这篇文章很久之前就写了,但一直放在wordpress博客的草稿里不敢发布。原因是去年我wp博客突然被下备案了,什么原因都没有告知,后面打电话问了管局才知道是因为博客存在搭建VPN、翻墙教程,被工信部永久拉入黑名单了(呜呜呜,5年的备案域名,收录还这么多就这样没了)。今天突然想起还有hexo博客,就索性在这里发布算了。
Reality协议的优势:
- 消除TLS指纹:通过伪装成普通的HTTPS流量,Reality协议避免了被特定TLS特征识别的风险。
- 前向保密性:确保即使私钥泄露,之前的通信内容也无法被解密。
- 无需自有域名:可以指向任何支持TLS 1.3和H2的网站,无需购买或配置自己的域名。
- 不受端口限制:可以使用非443端口,增加了部署的灵活性。
reality在流行代理协议中是最强的,强于TLS,至于会不会被GFW封,目前没有收到大规模报告。如果流量大了,还是会封的。

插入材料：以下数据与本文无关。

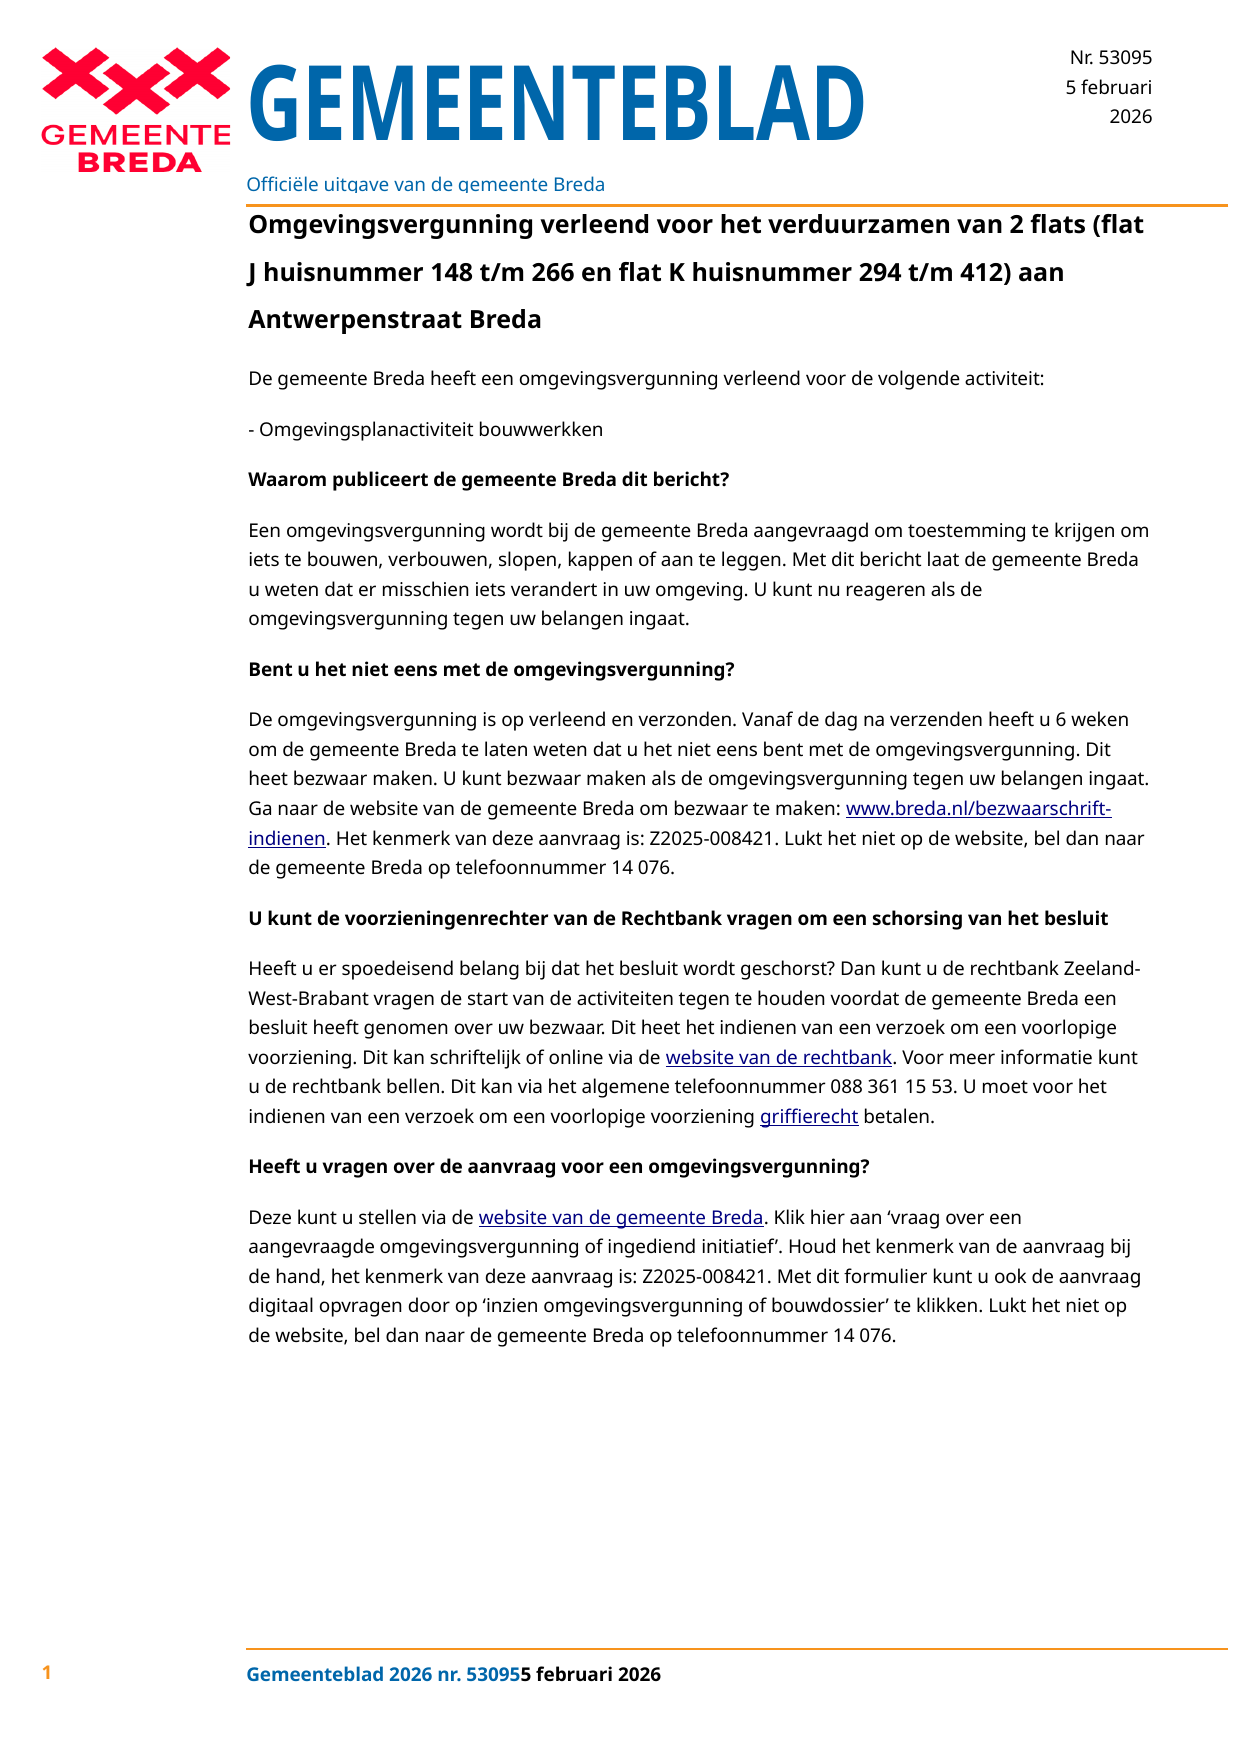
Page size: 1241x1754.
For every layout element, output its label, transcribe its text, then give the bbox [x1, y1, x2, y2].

多的就不写了(下面的教程比较简略),别到时候把这博客给整墙了
建议debian12系统
面板安装脚本
1
2
3
4
5
6
7
8
9
| # 3x-ui(伊朗的,功能多,推荐)
bash <(curl -Ls https://raw.githubusercontent.com/mhsanaei/3x-ui/master/install.sh)
# x-ui(原版,停更)
bash <(curl -Ls https://raw.githubusercontent.com/vaxilu/x-ui/master/install.sh
# x-ui(二改)
bash <(curl -Ls https://raw.githubusercontent.com/FranzKafkaYu/x-ui/master/install.sh)
# x-ui(二改)
bash <(curl -Ls https://raw.githubusercontent.com/yonggekkk/x-ui-yg/main/install.sh)
|
给面板加SSL(可忽略,但强烈建议设置)
安装cf证书,需要cf上有域名
解析一个A记录的域名到服务器ip
然后打开个人资料:https://dash.cloudflare.com/profile/api-tokens,找到Global API Key复制下来
在ssh终端输入x-ui,输入19(Cloudflare SSL Certificate),然后接着输入解析的域名,cf的key,邮箱,一直按着执行下去就会出现面板地址了(如果忘记了,脚本命令第10就是面板信息)
添加节点
打开面板,直接上配置图
Dest和SNI填一个支持H2,且ping值低的网站填上去(要用服务器ping该网站),注意别漏:443
如何寻找 TLS1.3/H2 的网站
- 目标网站最低标准:国外网站,支持 TLSv1.3 与 H2,域名非跳转用
- 加分项:IP 相近(更像,且延迟低),Server Hello 后的握手消息一起加密(如 dl.google.com),有 OCSP Stapling
- 配置加分项:禁回国流量,TCP/80、UDP/443 也转发(REALITY 对外表现即为端口转发,目标 IP 冷门或许更好)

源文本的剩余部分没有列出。